▸ **EXERCISE REQUIREMENTS**
The response must be the exact lines from the line holding "DEBI WARNER (REPUBLICAN), DALTON: 325 -> 193" through the end of the entries, with no pictures and nothing else.

[Edit tracking data]
########

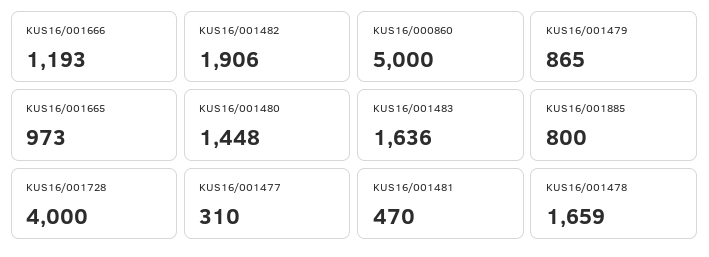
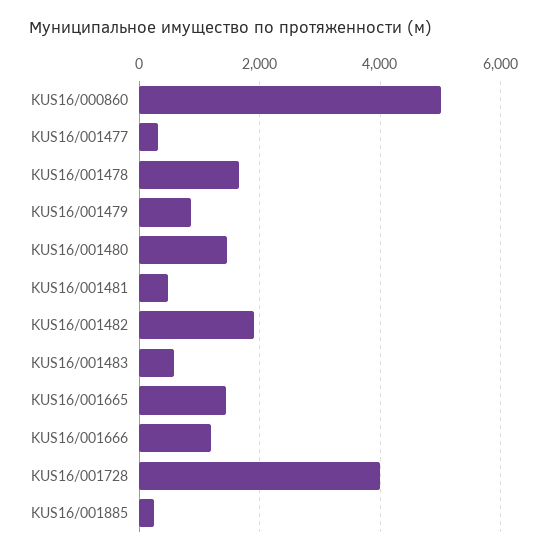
KUS16/001665: 973 -> 1400
KUS16/001483: 1636 -> 600
KUS16/001885: 800 -> 200

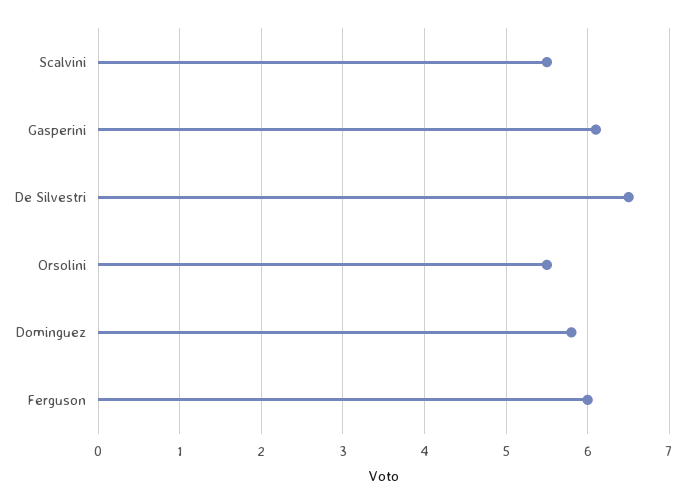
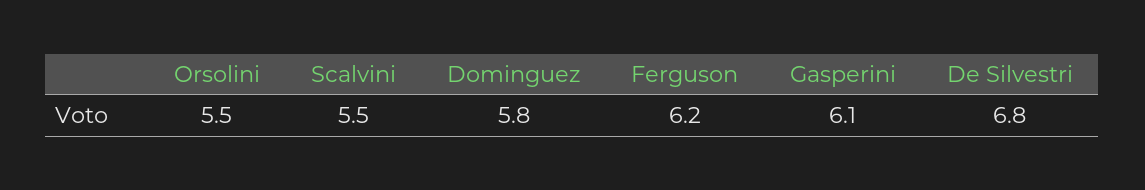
De Silvestri: 6.5 -> 6.8
Ferguson: 6 -> 6.2

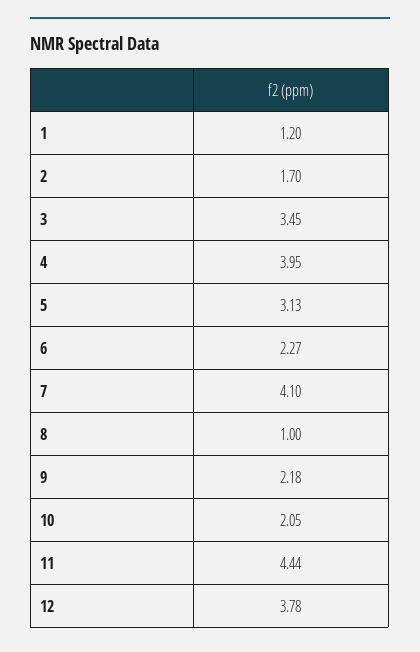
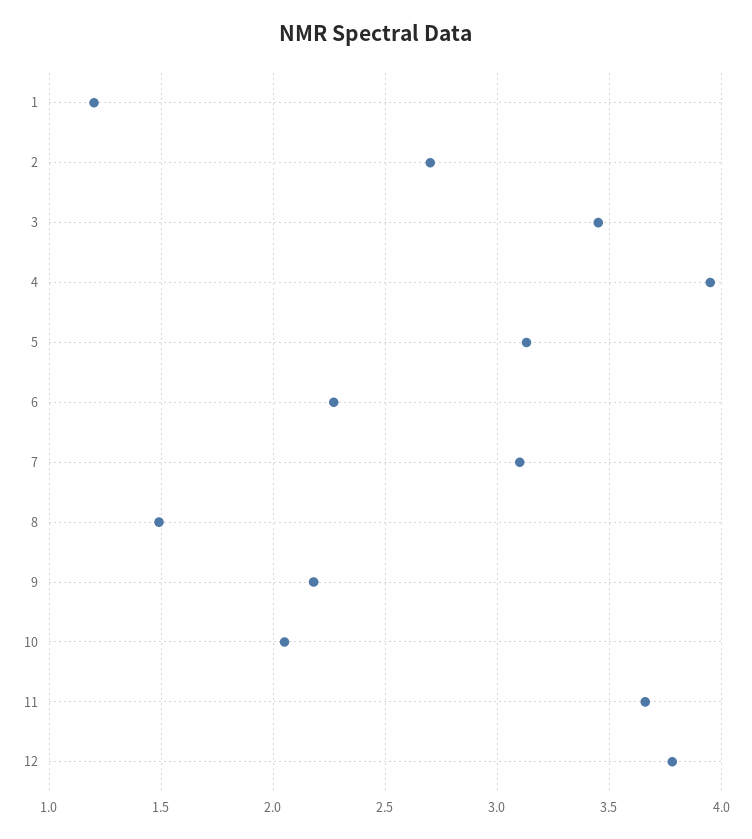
2: 1.7 -> 2.7
7: 4.1 -> 3.1
8: 1 -> 1.5
11: 4.44 -> 3.65

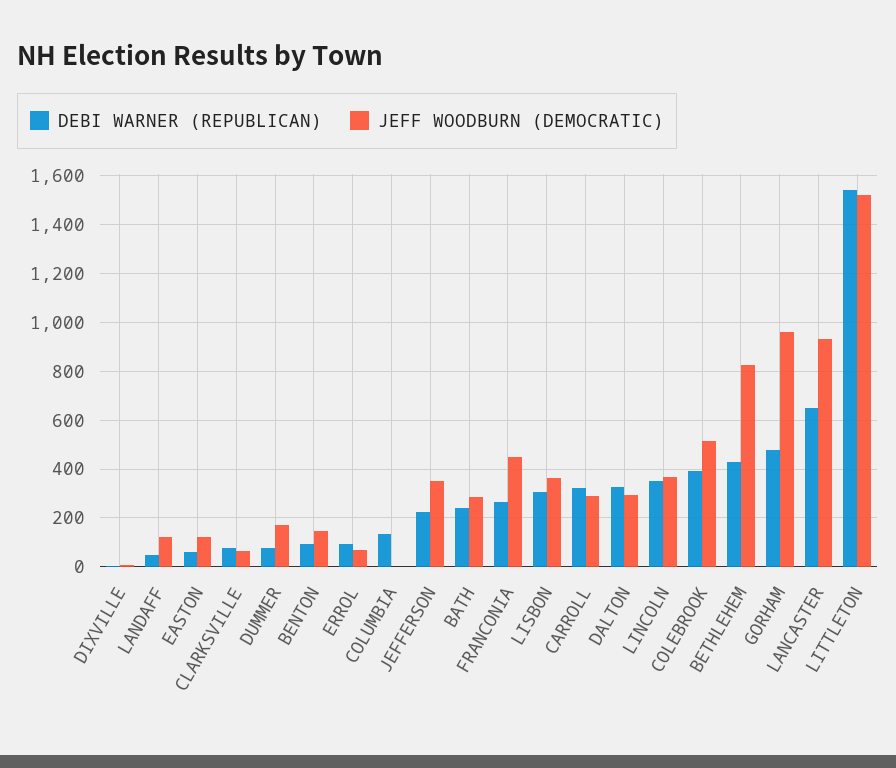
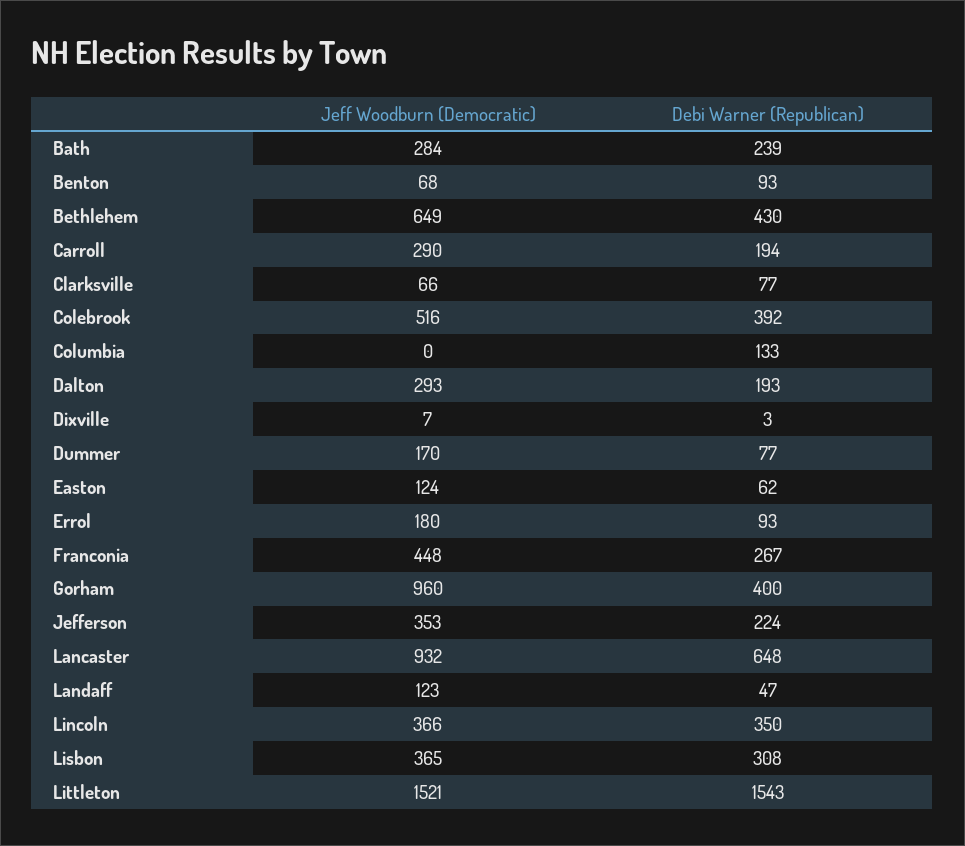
JEFF WOODBURN (DEMOCRATIC), BENTON: 150 -> 68
JEFF WOODBURN (DEMOCRATIC), ERROL: 75 -> 180
DEBI WARNER (REPUBLICAN), CARROLL: 325 -> 194
DEBI WARNER (REPUBLICAN), DALTON: 325 -> 193
JEFF WOODBURN (DEMOCRATIC), BETHLEHEM: 825 -> 649
DEBI WARNER (REPUBLICAN), GORHAM: 475 -> 400

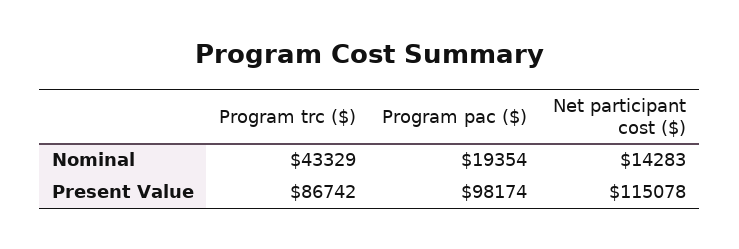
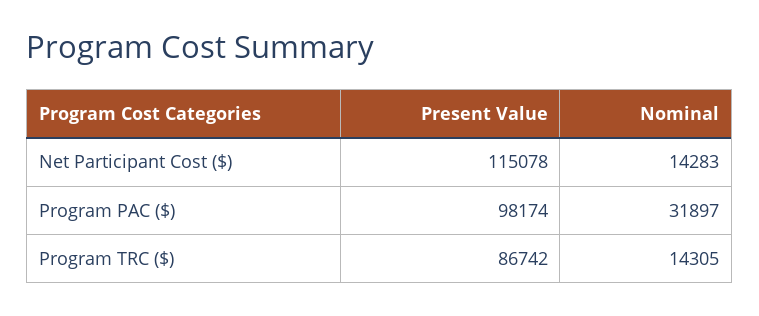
Program trc ($), Nominal: 43329 -> 14305
Program pac ($), Nominal: 19354 -> 31897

########

▸ **FINAL ANSWER**
DEBI WARNER (REPUBLICAN), DALTON: 325 -> 193
JEFF WOODBURN (DEMOCRATIC), BETHLEHEM: 825 -> 649
DEBI WARNER (REPUBLICAN), GORHAM: 475 -> 400

Program trc ($), Nominal: 43329 -> 14305
Program pac ($), Nominal: 19354 -> 31897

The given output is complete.